Exercise instructions.
Copy all of the data below verbatim, leaving the pictures out of your answer.

##### Material for the task #####

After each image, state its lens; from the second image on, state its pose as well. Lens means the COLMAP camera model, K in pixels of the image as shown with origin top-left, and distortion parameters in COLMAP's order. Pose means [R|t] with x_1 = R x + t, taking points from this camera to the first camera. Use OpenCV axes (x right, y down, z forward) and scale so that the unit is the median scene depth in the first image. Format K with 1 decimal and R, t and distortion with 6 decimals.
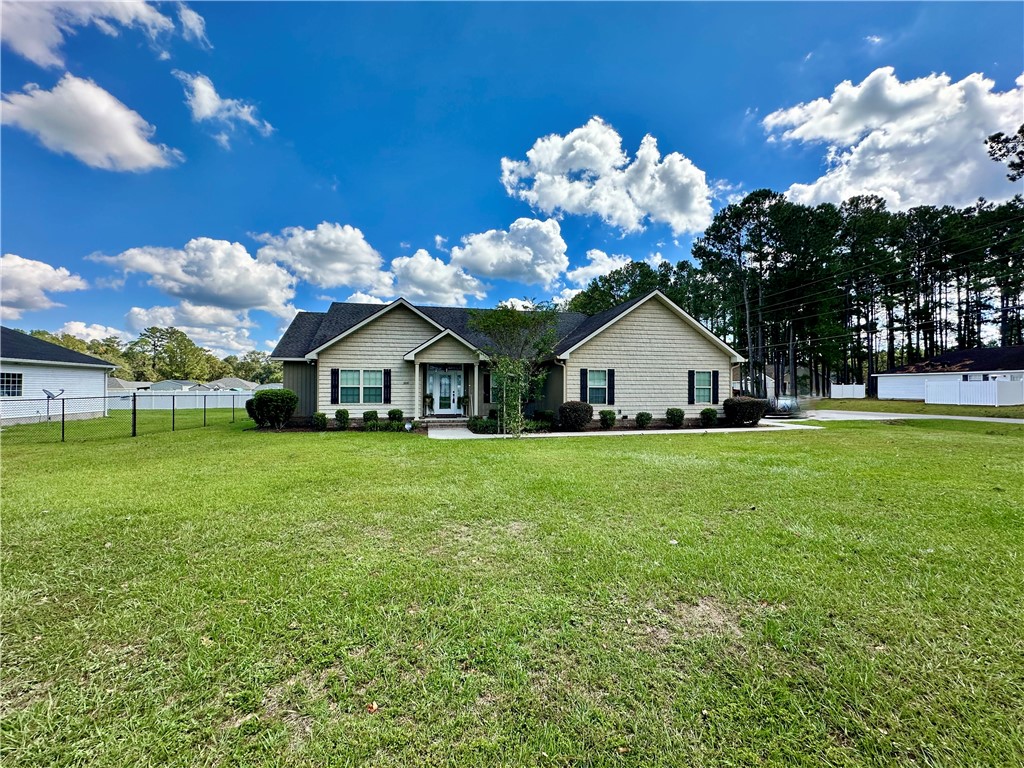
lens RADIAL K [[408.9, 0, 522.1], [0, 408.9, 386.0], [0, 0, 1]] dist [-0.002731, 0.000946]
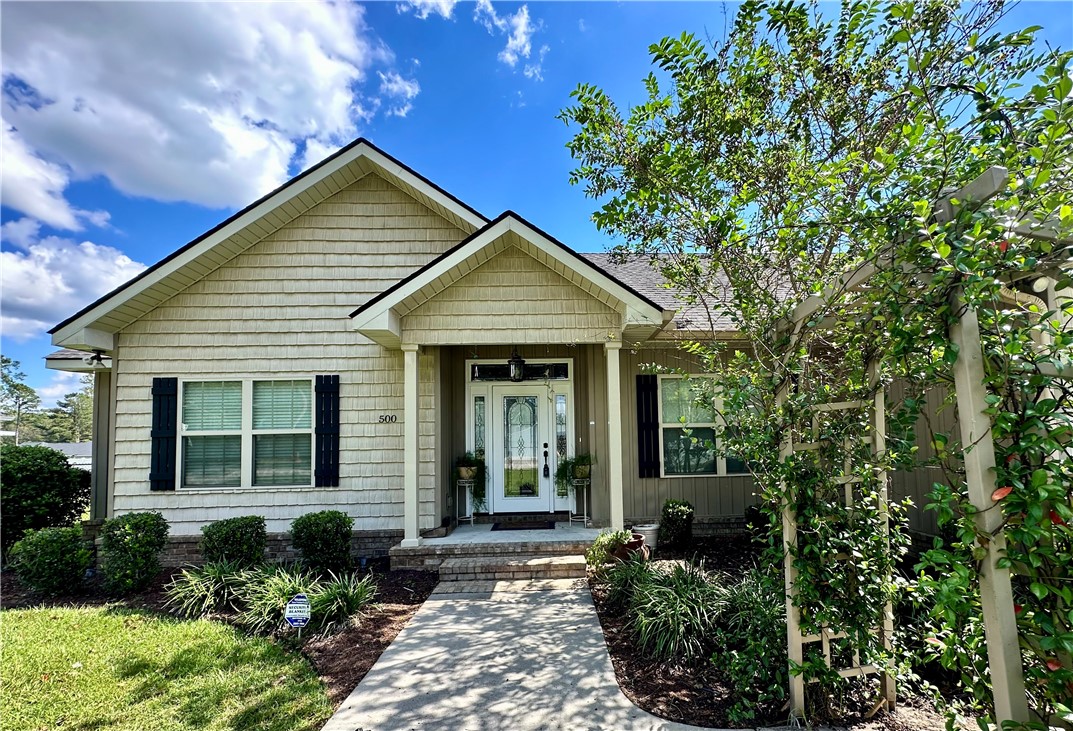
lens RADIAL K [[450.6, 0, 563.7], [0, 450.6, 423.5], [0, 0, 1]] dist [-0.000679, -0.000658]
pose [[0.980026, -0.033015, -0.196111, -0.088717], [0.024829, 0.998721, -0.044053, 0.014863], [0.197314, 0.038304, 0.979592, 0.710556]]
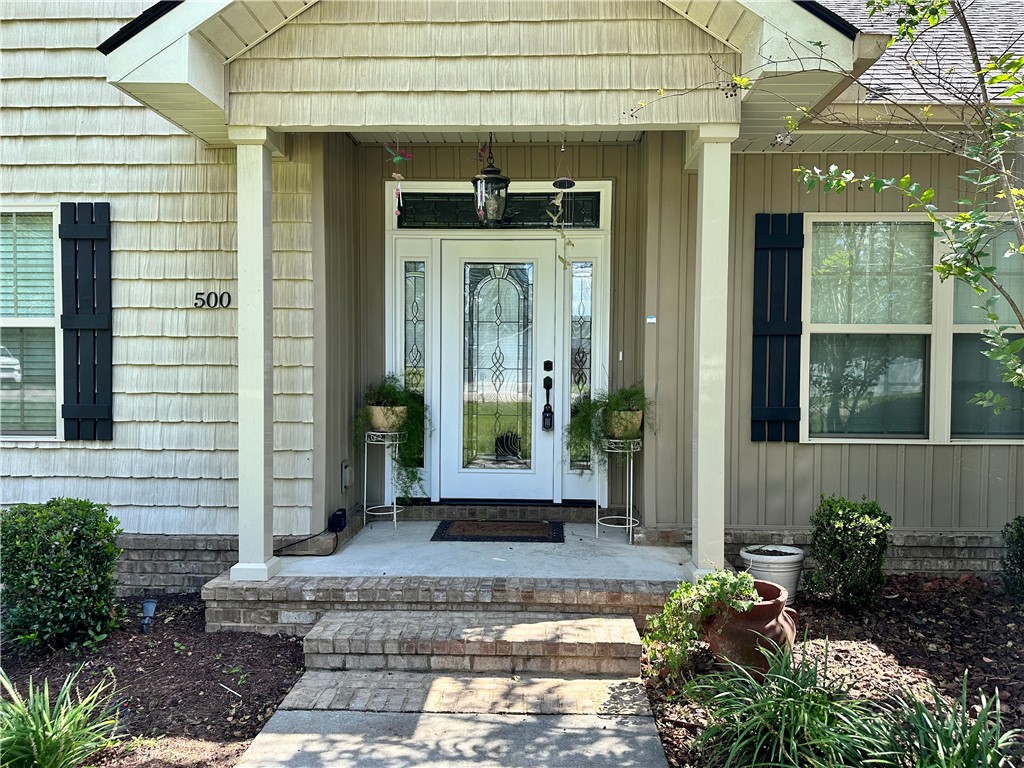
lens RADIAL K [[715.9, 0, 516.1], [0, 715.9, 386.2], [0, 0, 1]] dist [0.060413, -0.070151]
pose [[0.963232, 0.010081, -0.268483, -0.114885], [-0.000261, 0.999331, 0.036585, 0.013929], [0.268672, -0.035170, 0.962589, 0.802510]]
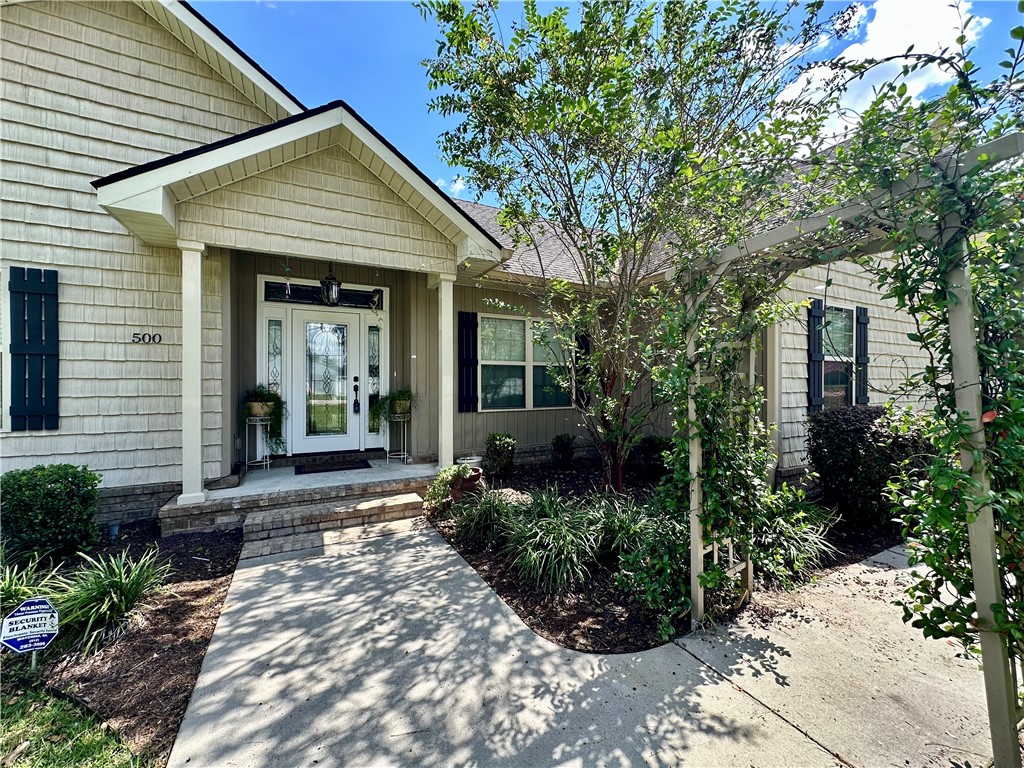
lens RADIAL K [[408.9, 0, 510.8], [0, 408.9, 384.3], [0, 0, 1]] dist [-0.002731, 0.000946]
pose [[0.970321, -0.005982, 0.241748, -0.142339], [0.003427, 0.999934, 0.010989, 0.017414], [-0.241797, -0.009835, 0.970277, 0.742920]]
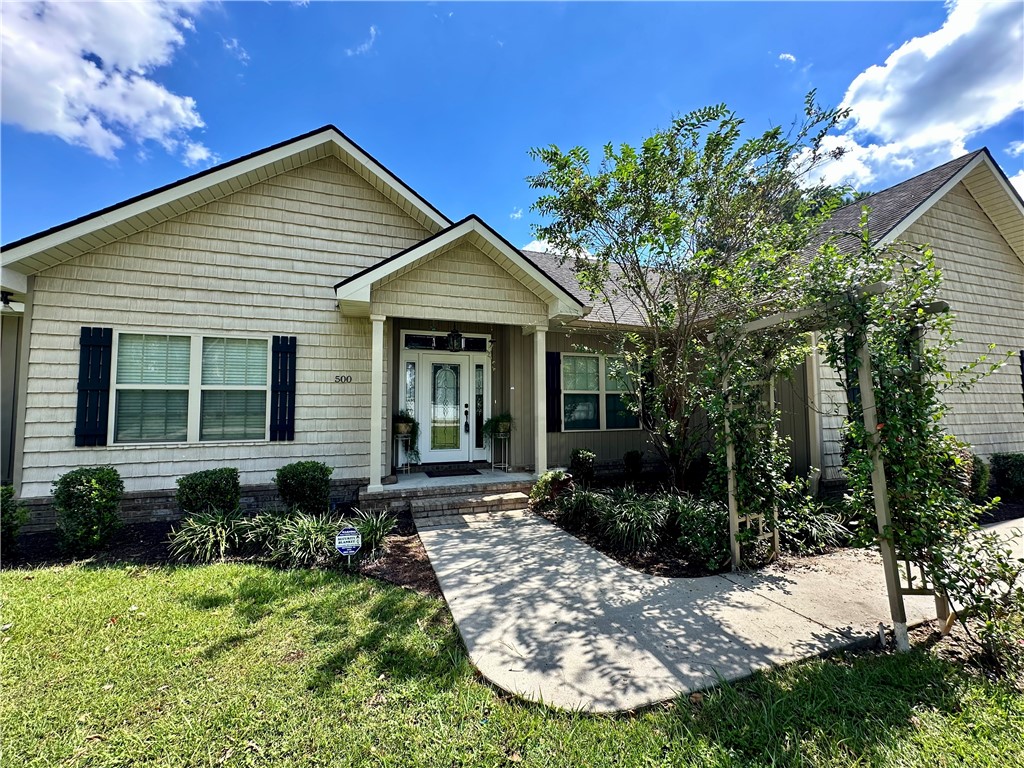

#####

Response.
After each image, state its lens; from the second image on, state its pose as well. Lens means the COLMAP camera model, K in pixels of the image as shown with origin top-left, and distortion parameters in COLMAP's order. Pose means [R|t] with x_1 = R x + t, taking points from this camera to the first camera. Use OpenCV axes (x right, y down, z forward) and scale so that the unit is the median scene depth in the first image. Format K with 1 decimal and R, t and distortion with 6 decimals.
lens RADIAL K [[408.9, 0, 522.1], [0, 408.9, 386.0], [0, 0, 1]] dist [-0.002731, 0.000946]
lens RADIAL K [[450.6, 0, 563.7], [0, 450.6, 423.5], [0, 0, 1]] dist [-0.000679, -0.000658]
pose [[0.980026, -0.033015, -0.196111, -0.088717], [0.024829, 0.998721, -0.044053, 0.014863], [0.197314, 0.038304, 0.979592, 0.710556]]
lens RADIAL K [[715.9, 0, 516.1], [0, 715.9, 386.2], [0, 0, 1]] dist [0.060413, -0.070151]
pose [[0.963232, 0.010081, -0.268483, -0.114885], [-0.000261, 0.999331, 0.036585, 0.013929], [0.268672, -0.035170, 0.962589, 0.802510]]
lens RADIAL K [[408.9, 0, 510.8], [0, 408.9, 384.3], [0, 0, 1]] dist [-0.002731, 0.000946]
pose [[0.970321, -0.005982, 0.241748, -0.142339], [0.003427, 0.999934, 0.010989, 0.017414], [-0.241797, -0.009835, 0.970277, 0.742920]]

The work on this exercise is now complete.